#### [Task details]
Begin at the line that contains "Lines per view: lens" and stop after the line that contains "-0.018785, 0.942334, 0.012253]]", then arrange those lines as a JSON list of strings, one per line, with blank lines left out. Leave the pictures out of the answer.

#### [Given records]
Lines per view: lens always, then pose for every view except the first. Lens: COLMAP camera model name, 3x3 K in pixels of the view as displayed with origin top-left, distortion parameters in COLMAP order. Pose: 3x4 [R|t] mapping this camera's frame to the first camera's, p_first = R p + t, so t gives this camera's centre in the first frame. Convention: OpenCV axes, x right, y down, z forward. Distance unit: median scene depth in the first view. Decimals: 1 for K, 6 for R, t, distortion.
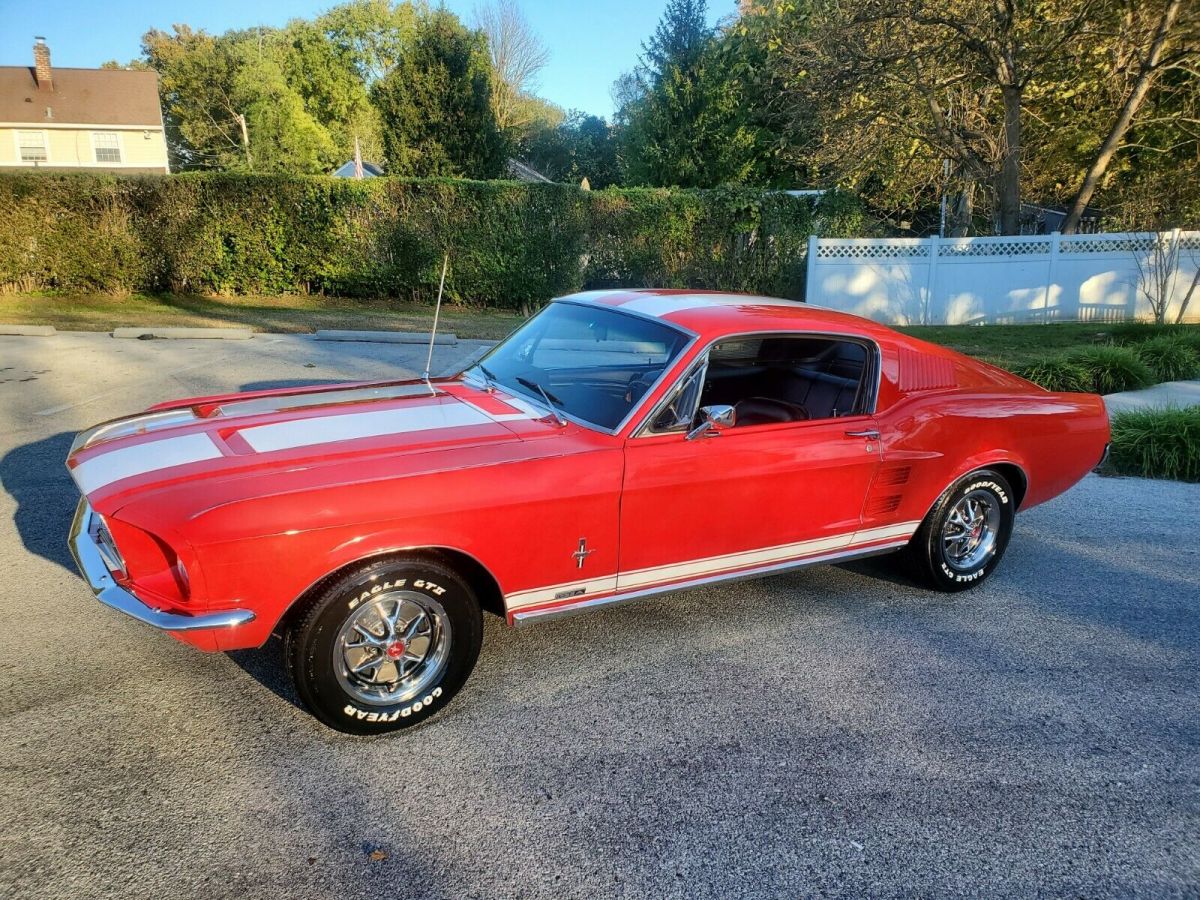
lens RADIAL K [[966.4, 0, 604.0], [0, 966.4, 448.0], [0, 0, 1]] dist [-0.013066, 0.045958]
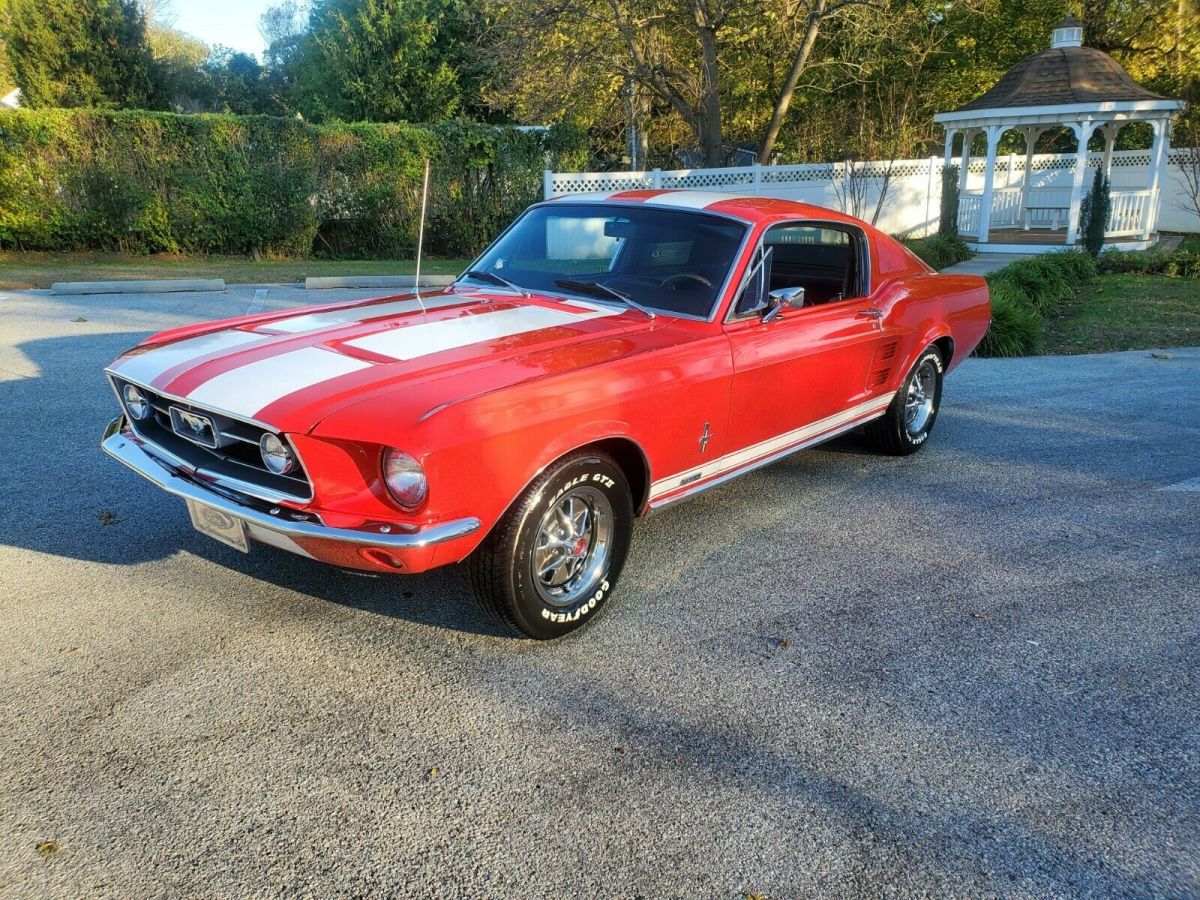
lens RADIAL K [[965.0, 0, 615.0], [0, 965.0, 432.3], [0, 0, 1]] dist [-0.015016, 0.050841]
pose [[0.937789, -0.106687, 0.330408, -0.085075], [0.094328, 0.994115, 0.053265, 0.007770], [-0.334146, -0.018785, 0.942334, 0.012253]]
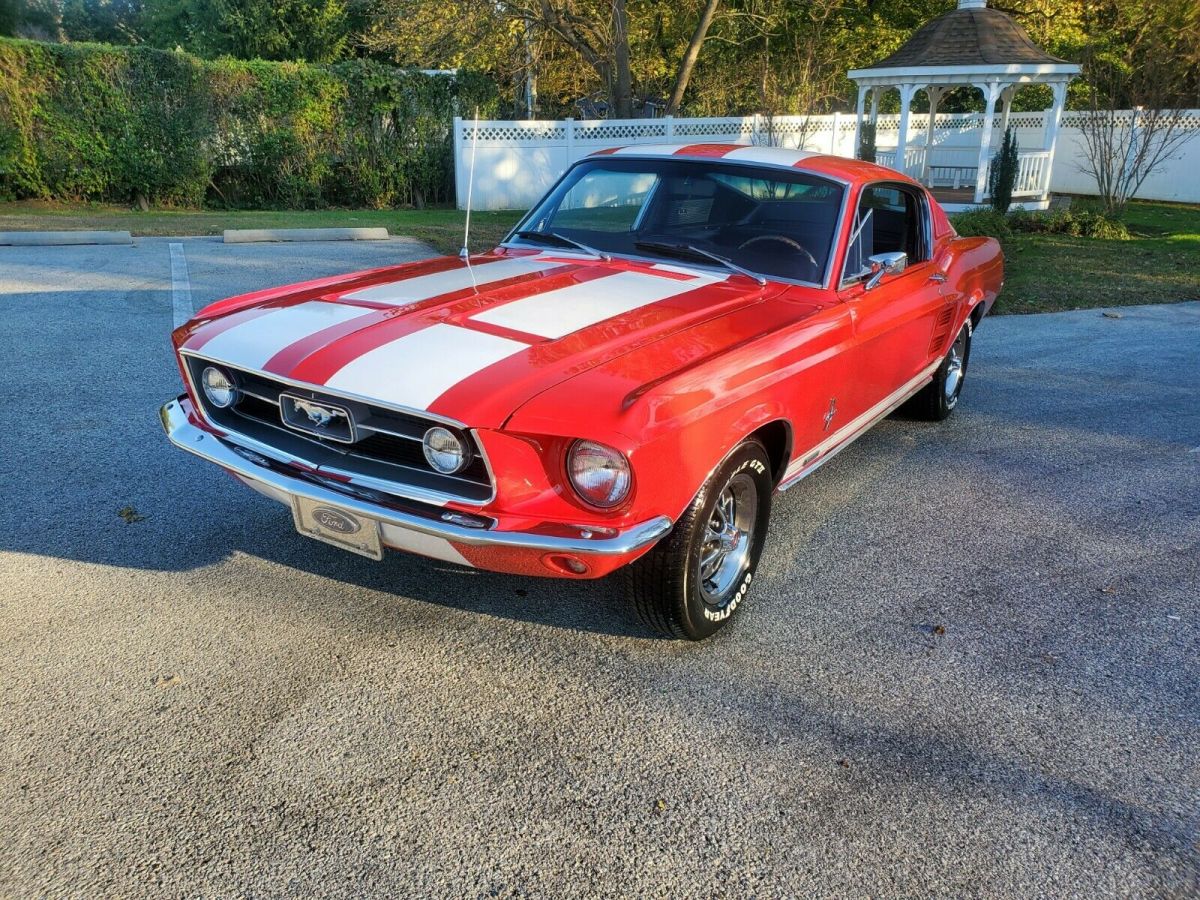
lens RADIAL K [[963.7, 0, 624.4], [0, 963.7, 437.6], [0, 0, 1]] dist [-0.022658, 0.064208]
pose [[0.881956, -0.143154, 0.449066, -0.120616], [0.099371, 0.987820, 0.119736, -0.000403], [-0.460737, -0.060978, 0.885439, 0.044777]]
...
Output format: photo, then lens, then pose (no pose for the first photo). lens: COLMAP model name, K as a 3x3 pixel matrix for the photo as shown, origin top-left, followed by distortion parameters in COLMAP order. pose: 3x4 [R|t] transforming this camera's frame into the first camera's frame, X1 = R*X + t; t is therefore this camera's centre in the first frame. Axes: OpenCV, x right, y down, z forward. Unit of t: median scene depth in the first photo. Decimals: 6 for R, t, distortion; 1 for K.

#### [Answer for the task]
[
  "Lines per view: lens always, then pose for every view except the first. Lens: COLMAP camera model name, 3x3 K in pixels of the view as displayed with origin top-left, distortion parameters in COLMAP order. Pose: 3x4 [R|t] mapping this camera's frame to the first camera's, p_first = R p + t, so t gives this camera's centre in the first frame. Convention: OpenCV axes, x right, y down, z forward. Distance unit: median scene depth in the first view. Decimals: 1 for K, 6 for R, t, distortion.",
  "lens RADIAL K [[966.4, 0, 604.0], [0, 966.4, 448.0], [0, 0, 1]] dist [-0.013066, 0.045958]",
  "lens RADIAL K [[965.0, 0, 615.0], [0, 965.0, 432.3], [0, 0, 1]] dist [-0.015016, 0.050841]",
  "pose [[0.937789, -0.106687, 0.330408, -0.085075], [0.094328, 0.994115, 0.053265, 0.007770], [-0.334146, -0.018785, 0.942334, 0.012253]]"
]